» **SELECTED EXCERPT**:
------------------------

Before I dive into the subjective aspects of what I’m hearing, I like to post the nuts and bolts, the objective elements. Just the facts, Ma’am, and all that.
My day usually begins at 5:01am. (I like setting my alarm for time that ends in “1” – 5:01, 5:31, etc. Anybody can get up at 5:00. But I like to be able to say I get up at 5:01. It’s precise. And a little odd.)
By 6am, I’m usually sitting in a restaurant listening to Bruckner and blogging. Or I’m sitting in a restaurant with my wife having breakfast, my favorite meal of the day.
If I’m at a restaurant blogging at 6am, I’ll be there for, roughly, three hours – 6 to 9. Then I go to the office to work on other writing projects (screenplays, books, blogs). If I’m at a restaurant with my wife at 6am, I’ll get somewhere to start listening and blogging by 7am, wrapping up around 11am.
That’s my schedule seven days a week, with the only variation being what happens on the weekends. I still arise between 5:01 and 5:31. I still go somewhere to listen to Bruckner and write about it. But, on weekends when I’m done I’ll go back home to hang out with my wife. No real work on the weekends.
But Bruckner continues without interruptions. Seven days a week. And will for the next nearly 100 days.
More facts this morning: People from 15 different countries are now visiting my web site. Those countries are:
(I listed the countries in order of the number of visits.)
To all of you, Thank You.
I realize and freely admit I am not a musicologist. I’m barely even a musician. (I play guitar now and then.) All I really am is a guy who likes to write and loves music. If anything on this site inspires you to explore Bruckner or one of these conductors or their orchestras or even the record labels on which these symphonies appear – or even WBLV Blue Lake Public Radio – my work here will be a success.

------------------------

» **DATA SHOWN**:

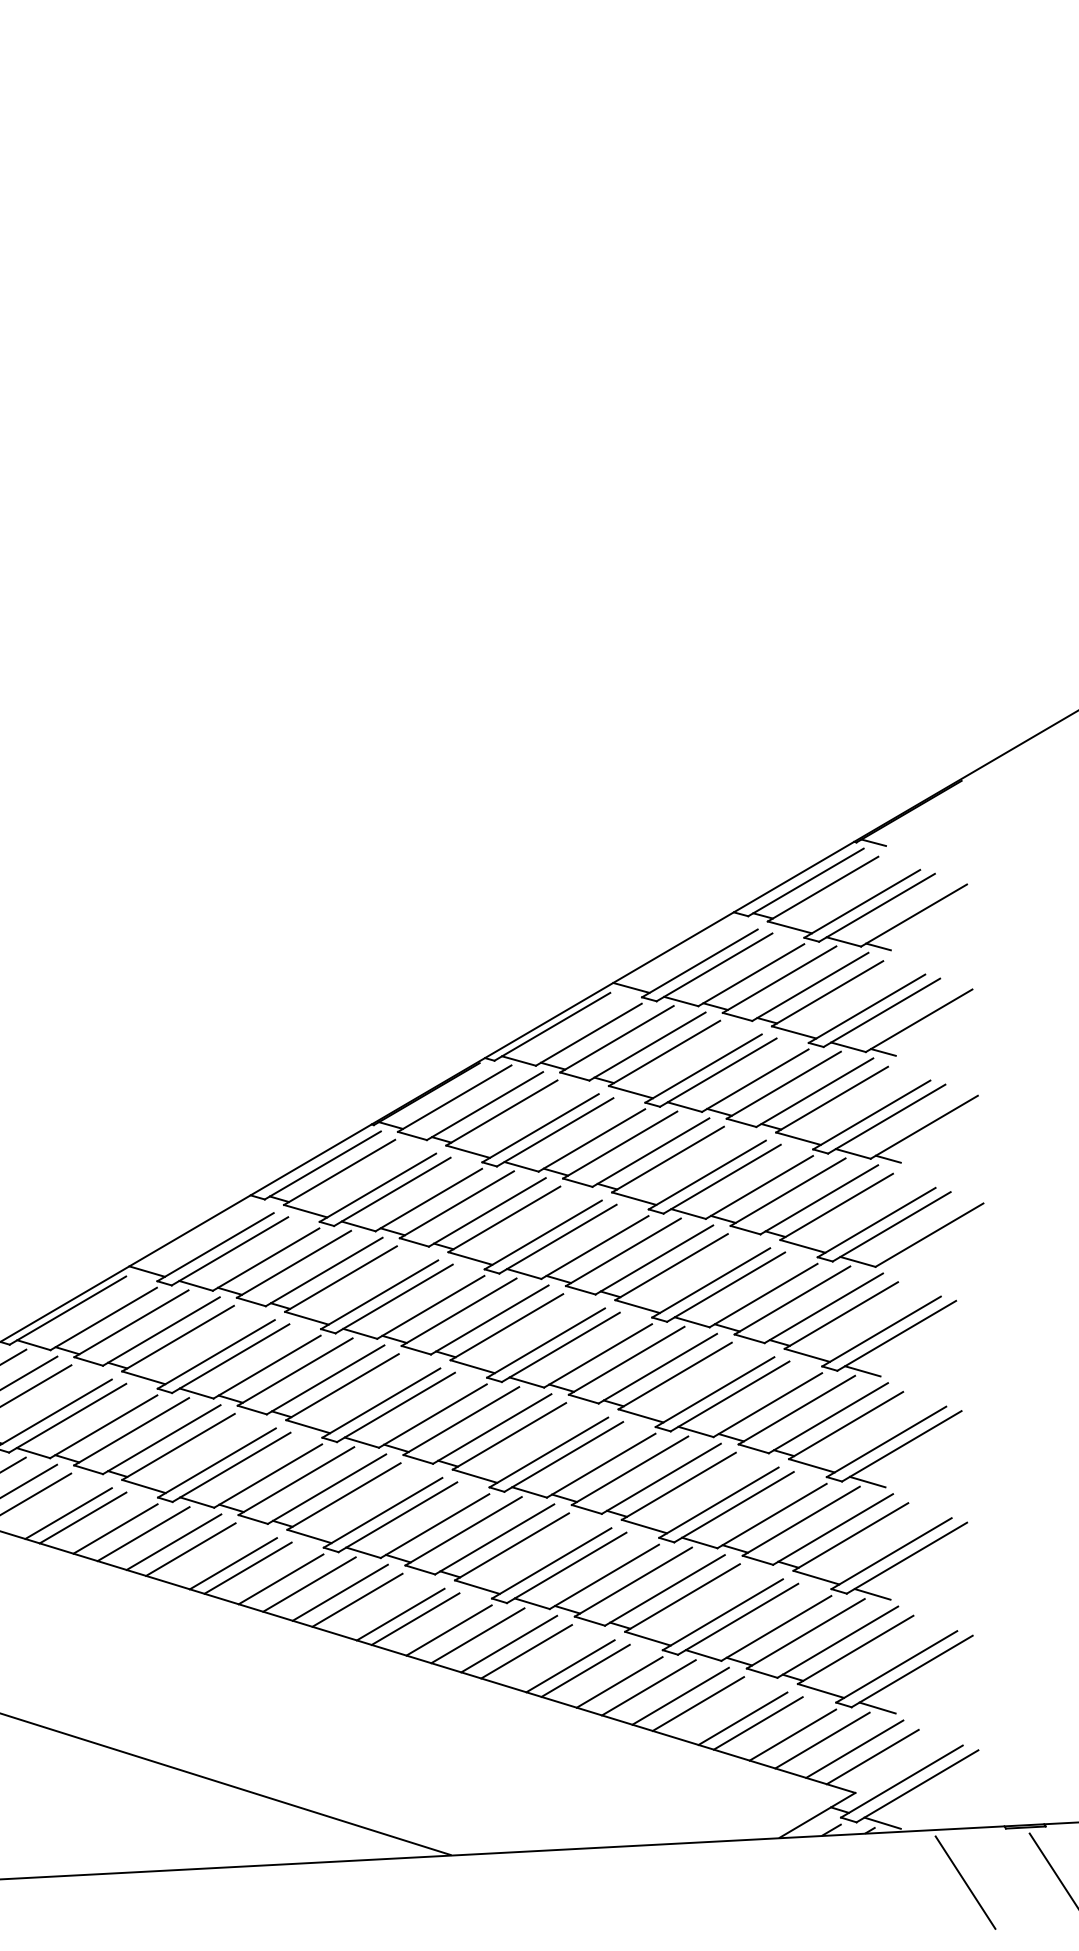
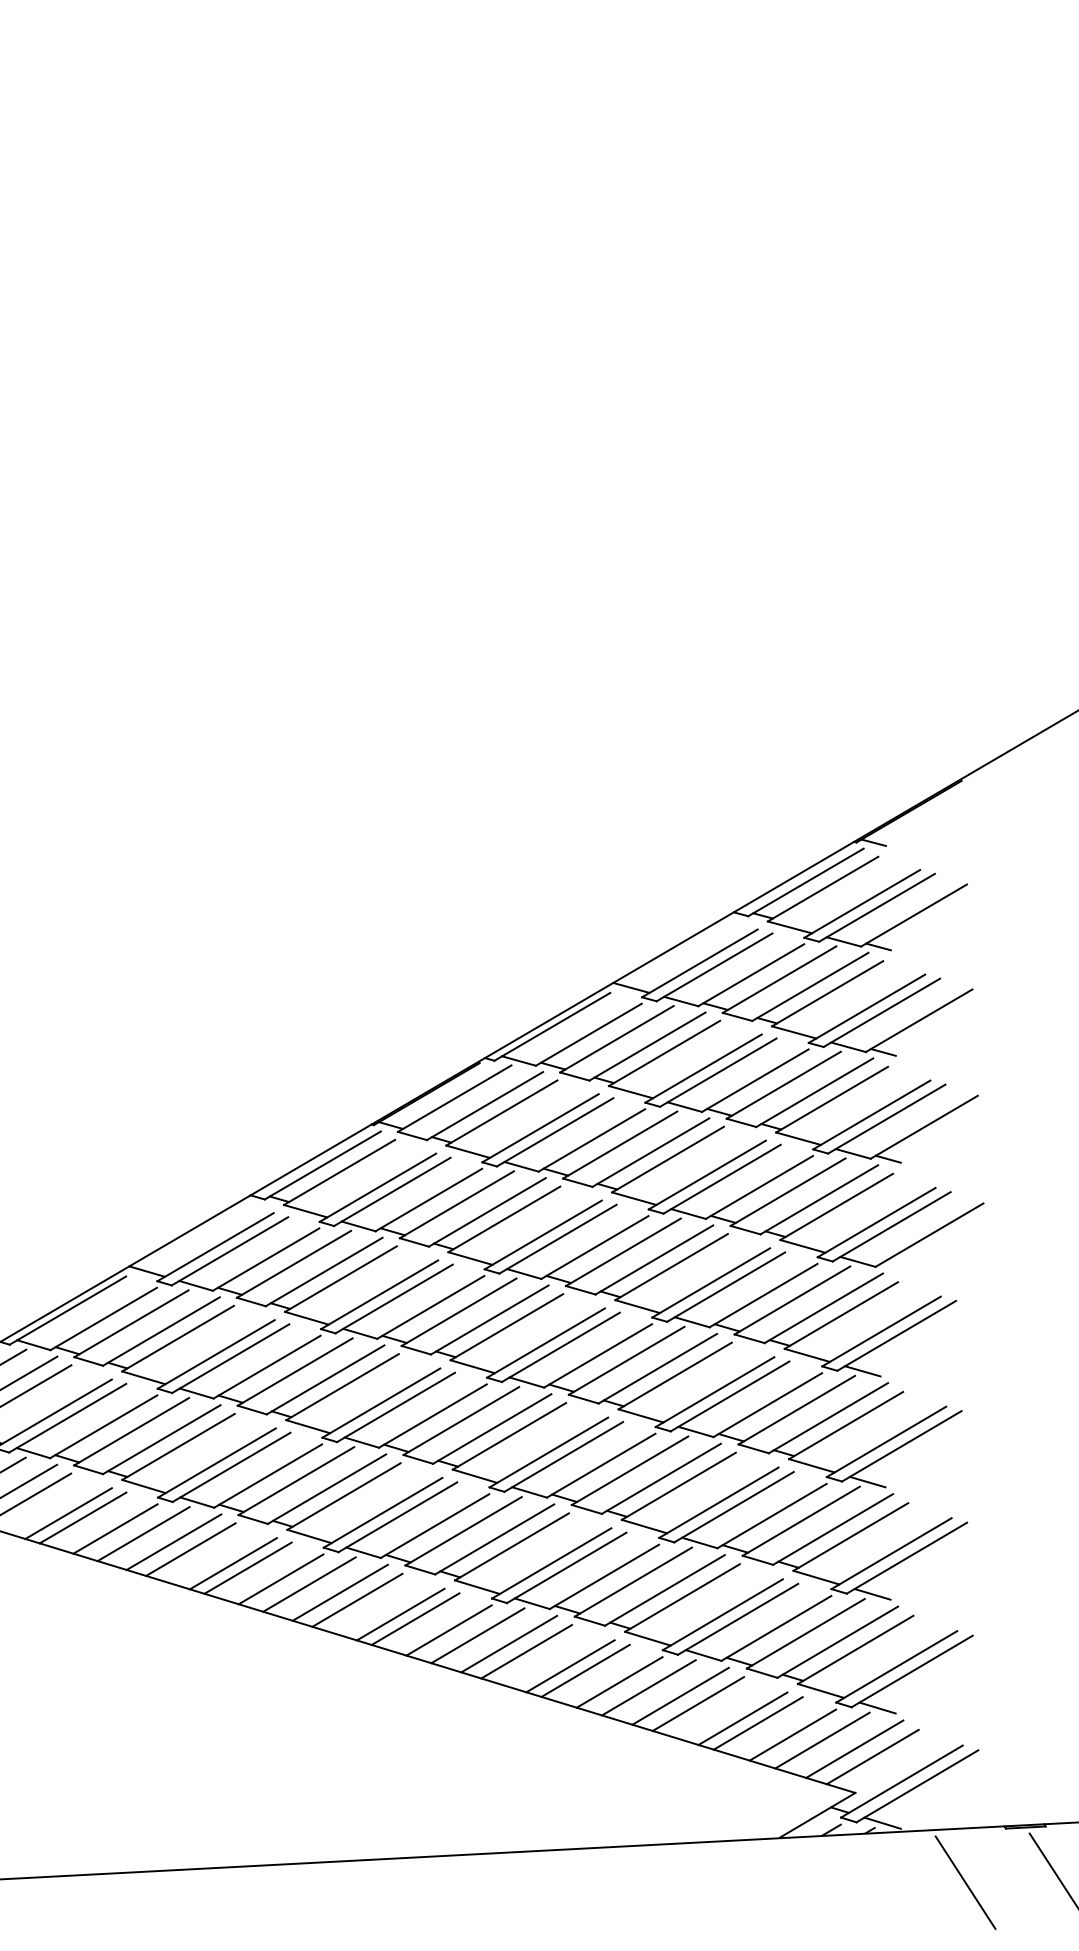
line at (226, 1784): present -> none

------------------------

» **DIRECTIVES**:
1. Can you write out the passage of the Bruckner blog post from "By 6am, I’m" up to and including "work on the weekends."?
2. How would you sum up the Bruckner blog post in two sentences?
Use only the Bruckner blog post to respond, not anything in the lines.

» **ANSWERS TO THE PROBLEMS**:
1.
By 6am, I’m usually sitting in a restaurant listening to Bruckner and blogging. Or I’m sitting in a restaurant with my wife having breakfast, my favorite meal of the day.
If I’m at a restaurant blogging at 6am, I’ll be there for, roughly, three hours – 6 to 9. Then I go to the office to work on other writing projects (screenplays, books, blogs). If I’m at a restaurant with my wife at 6am, I’ll get somewhere to start listening and blogging by 7am, wrapping up around 11am.
That’s my schedule seven days a week, with the only variation being what happens on the weekends. I still arise between 5:01 and 5:31. I still go somewhere to listen to Bruckner and write about it. But, on weekends when I’m done I’ll go back home to hang out with my wife. No real work on the weekends.

2. The writer gets up between 5:01 and 5:31 every day and spends several morning hours in a restaurant listening to Bruckner and blogging about it, a routine that runs seven days a week and will continue for nearly 100 more days. Visitors from 15 countries now come to the site, and the writer, who admits to not being a musicologist, will count the work a success if it inspires anyone to explore Bruckner, the conductors, their orchestras, the record labels, or WBLV Blue Lake Public Radio.